As a child, I felt I knew myself well, and knew what goals I wanted to reach. It became almost like tunnel vision, a race car speeding to the finish line while not even paying attention to the surroundings along the track. Now? All I see are those obstacles with no end in sight, causing me to swerve and crash, to the point where my motor is still barely running. My dreams for the future are changing, my maturity is growing, and every aspect of my life is being thrown into question, to the point it develops the worst case of imposter syndrome I never knew I could have. And with the intense, ever growing pressure that some of my family gives me, intentional or not, it doesn’t help me in my fight to prove my self worth.

Yet, if there is one advantage I have over the version of me from the past, despite us both still being very much similar in our usual mannerisms? It is that I am able to recognize how I am trying to make more choices for myself, rather than just focusing on what others feel will make me happy. Or rather, I’m learning to set boundaries in ways that will help me heal from so much trauma I’ve refused to let go of. And the other funny thing about it all? I’ve begun learning more about how this progress will never be linear, and instead will be as messy as my emotions always have been. That’s not a bad thing either. Because of this slow growth, I’ve been able to make small steps towards accepting the unknown, and recognizing that even if not everyone will be there for the ride as support, I will still have a few people there willing to be. People who help to heal me while still encouraging me to help the one person I should have been helping from the start. Who has been there since day one, and continues to be as I make strides through life to survive and grow.
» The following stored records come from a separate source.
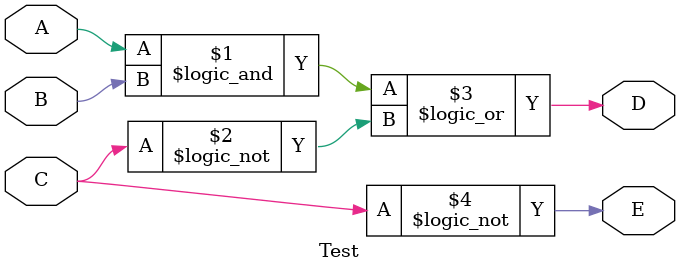
<source format=v>
`timescale 1ns / 1ps
module Test(A,B,C,D,E);

input A,B,C;
output D,E;

assign D = (A && B) || (!C);
assign E = (!C);

endmodule

</source>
I’m fighting for myself, in all the forms I have taken throughout life. We’re a tag team working together to create a life story we could be proud of, flaws and all. Together, we are learning about giving love to ourselves, just like we would give to others in order to see them smile and thrive in ways we never could. I am a mess of a woman, who is still afraid of the unknown and unsure of what is going to happen within the coming years, but who still tries to do things that make her happy. I’m a human fighting to survive for the child that would want me to see this race to the end, no matter how many losses I face. Saying this aloud to myself, it feels almost therapeutic. Like someone is giving me the tightest hug imaginable while whispering how proud they are of me. A voice that sounds like my own, the tone replaced with compassion instead of hatred.

I recognize that this may not always happen, and that I may slip back into that curler persona when viewing myself. Though I know that if I am able to find ways to keep these moments of self-assurance up, advocating more for what I feel is right and what I love that helps to show who I believe I can be? Then perhaps my journey will feel a little less daunting. I’ll be able to see it to the end and finish the race I started the moment I realized my existence truly began. So I’ll step back into the race car, and keep driving onward. And if that fails? I’ll walk the track and reach the finish line, even if it takes years. I’m going to see it to the end, no matter what. For those I love more than anything. And for myself most of all.
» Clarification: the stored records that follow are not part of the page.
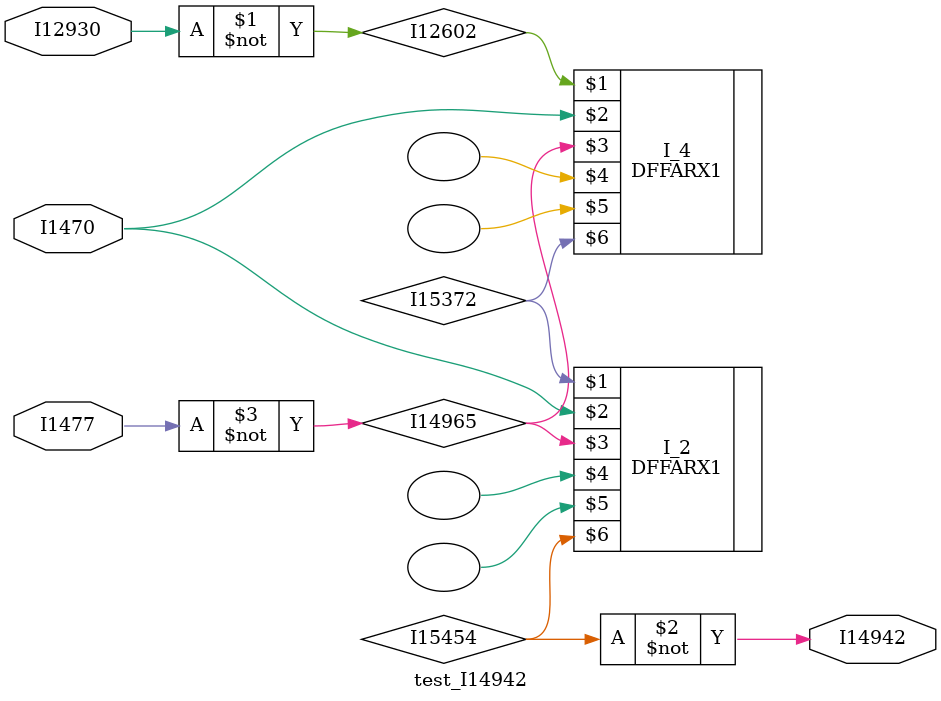
<source format=v>
module test_I14942(I12930,I1477,I1470,I14942);
input I12930,I1477,I1470;
output I14942;
wire I12602,I15454,I14965,I15372;
not I_0(I12602,I12930);
not I_1(I14942,I15454);
DFFARX1 I_2(I15372,I1470,I14965,,,I15454,);
not I_3(I14965,I1477);
DFFARX1 I_4(I12602,I1470,I14965,,,I15372,);
endmodule



</source>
Rowan Moskowitz is a woman who is doing her best in life when it comes to trying to relearn who she is, and what she hopes for within her life. When she isn't writing, she is drawing, helping around the house for the sake of her mother, listening to musicals, and hanging out with friends who mean the world to her. Despite her challenges, she is slowly learning to love herself, and is proud of all the progress she's worked towards, whether small or big. Rowan writes from Little Neck, NY.